I have poor literacy on economy. So let me learn your way. I read without interest monthly equal payment is
[tex]\frac{300,000}{30*12}=833.33...[/tex]
You say both 0.072 and 0.006 are rate of month but I assume 0.072 is annually and 0.006 is monthly because of factor 12, right?
Accumulated interest in 30 yrs is
[tex]0.072*30=2.16[/tex]
times mortage. So the amount we should pay once 30 yrs later divided by 360 month is
[tex]833.33*(1+2.16)=2633.32[/tex]
,right ?
I have no idea how number 2036.36 comes from these numbers. I should appreciate it if you would teach its calculation formula to me so that I might be able to have mortgage in future.
 
Last edited:

Related to Given price of an annuity and its level payments, find the interest rate

1. How do you calculate the interest rate of an annuity?

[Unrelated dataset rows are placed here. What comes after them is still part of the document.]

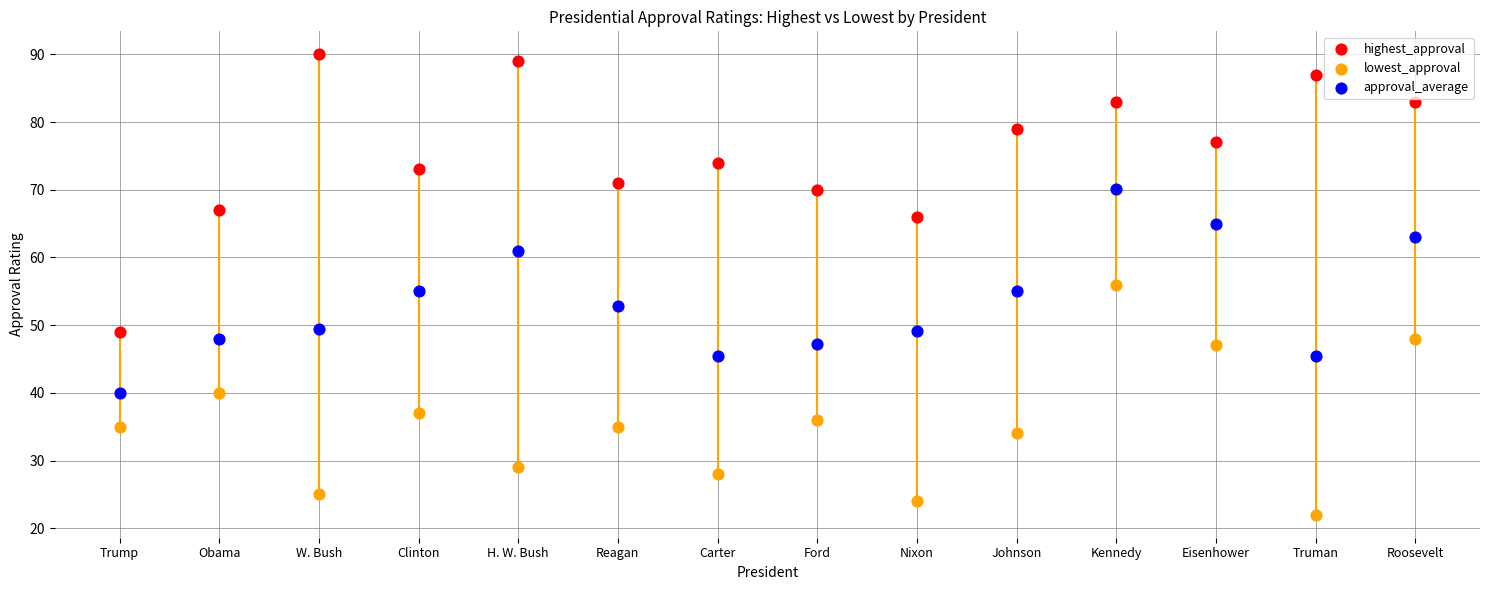

Which series contains the highest Y value?

highest_approval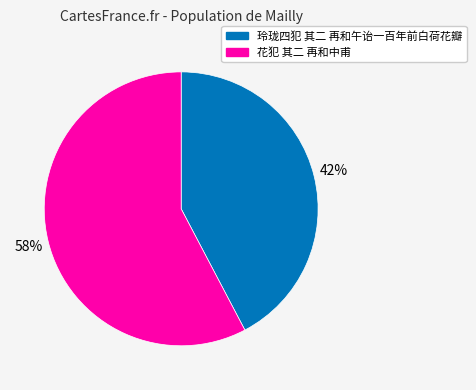

Rank the categories by value from lowest to highest.

玲珑四犯 其二 再和午诒一百年前白荷花瓣, 花犯 其二 再和中甫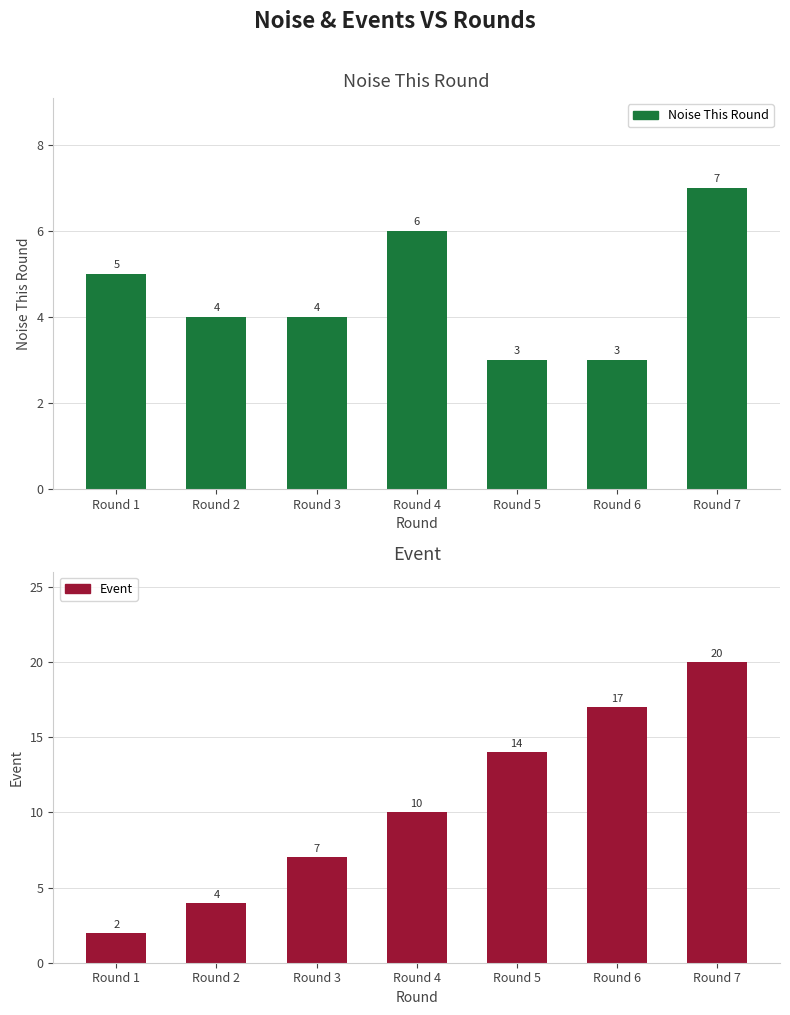

Reading left to right, extract all data points from this chart.

Noise This Round: 5	4	4	6	3	3	7
Event: 2	4	7	10	14	17	20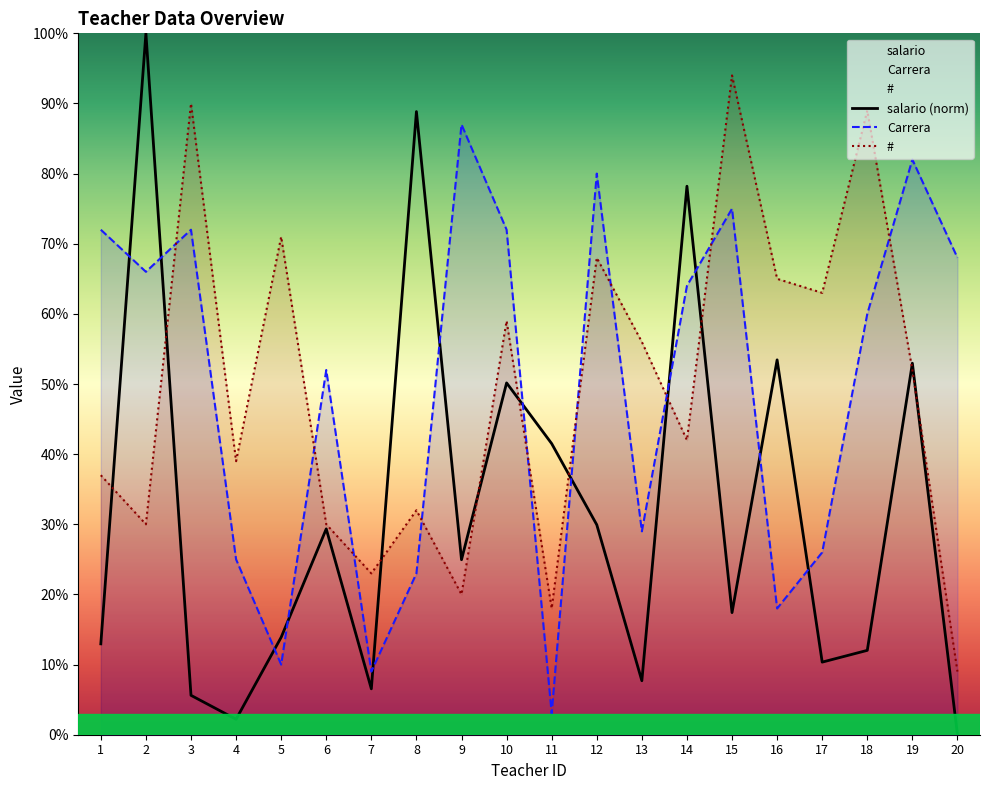

Reading right to left, what are all the values shown in this chart?

salario: 0.0	53.0	12.0	10.4	53.4	17.4	78.2	7.7	29.9	41.5	50.2	25.0	88.8	6.5	29.3	13.9	2.2	5.6	100.0	13.0
Carrera: 68.0	82.0	60.0	26.0	18.0	75.0	64.0	29.0	80.0	3.0	72.0	87.0	23.0	9.0	52.0	10.0	25.0	72.0	66.0	72.0
#: 9.0	52.0	89.0	63.0	65.0	94.0	42.0	56.0	68.0	18.0	59.0	20.0	32.0	23.0	30.0	71.0	39.0	90.0	30.0	37.0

The interest rate of an annuity can be calculated by using the formula: i = (PMT / PV) * ((1 + i)^n - 1), where PMT is the level payment, PV is the present value of the annuity, and n is the number of payments.

2. What is the present value of an annuity?

The present value of an annuity is the current value of a series of future payments, discounted at a specific interest rate. It takes into account the time value of money and allows for a fair comparison of different investment options.

3. Can the interest rate of an annuity change over time?

No, the interest rate of an annuity is typically fixed for the entire duration of the annuity. However, some annuities may have variable interest rates that are tied to market performance.

4. How does the payment frequency affect the interest rate of an annuity?

The payment frequency does not directly affect the interest rate of an annuity. However, it can impact the total amount of interest earned over time. For example, a monthly payment frequency will result in more frequent compounding, leading to higher overall interest earned.

5. What other factors should be considered when determining the interest rate of an annuity?

In addition to the level payments and present value, the maturity date, payment frequency, and any additional fees or taxes should also be taken into account when calculating the interest rate of an annuity.